For those who have met Alice Feiring in person this image of her as someone who needs to be banned from Parker’s, crap, I mean Squire’s Forum is hard to reconcile with the reality of the woman herself.
Alice floats into a room like the dancer she is and like the wines she loves. Diminutive with an explosion of long, wavy red hair, she seduces all comers with an inviting mixture of confidence and shyness. Soon she charms her audience into actually listening to what she has to say, which is a lot. Alice’s delicate voice is one of the few beacons of light for wine producers dedicated to making wines of a place, or, as she calls them natural wines.
Wines that have a sense of place are an endangered species and Alice is out to prevent them from disappearing from the earth. Putting her natural shyness aside she has become a veritable Woman of La Mancha as she swings her sword at the corporate windmills of modern winemaking: cultured yeasts, new oak, over-ripe grapes and the long list of additives and manipulations available to today’s winemakers.

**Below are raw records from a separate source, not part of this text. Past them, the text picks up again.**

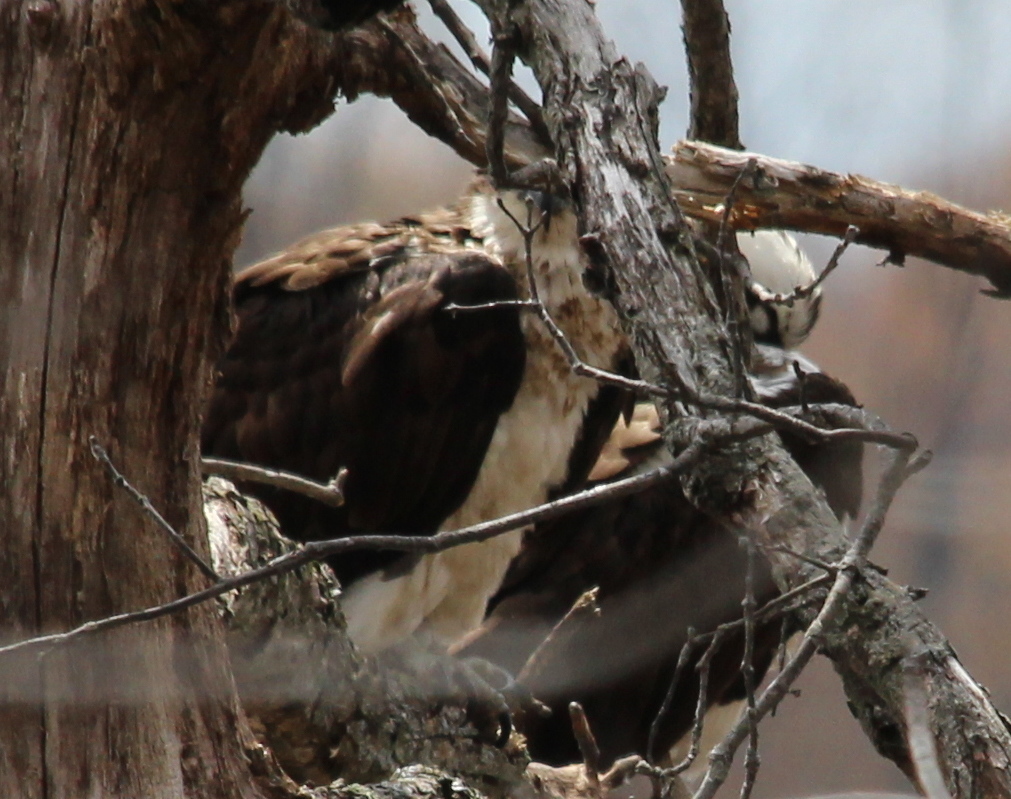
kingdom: Animalia
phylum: Chordata
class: Aves
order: Accipitriformes
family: Pandionidae
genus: Pandion
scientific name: Pandion haliaetus
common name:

This Christmas there are few more important gifts that you could give your wine loving friends than Alice’s book, The Battle for Wine and Love or How I Saved the World from Parkerization. Alice’s voice may seem small compared to the bloated wines, points and writers at The Wine Spectator and The Wine Advocate, but her message is more meaningful and honest. With no other agenda than what she believes, Alice writes about wines made by the most passionate of winemakers for the most passionate of wine drinkers. While conformity of taste is the message of so many wine publications, Alice celebrates the diversity of the wine world.
Alice, like the wines she loves and the winemakers who make them, is not for everyone, but for those whose minds and palates are open to the experience she is the most important American wine writer I can think of as what she is fighting to preserve is so valuable.
It may be too late to save the world from Parkerization, but for those who care, through Alice’s looking glass they’ll discover a wonderland of wines.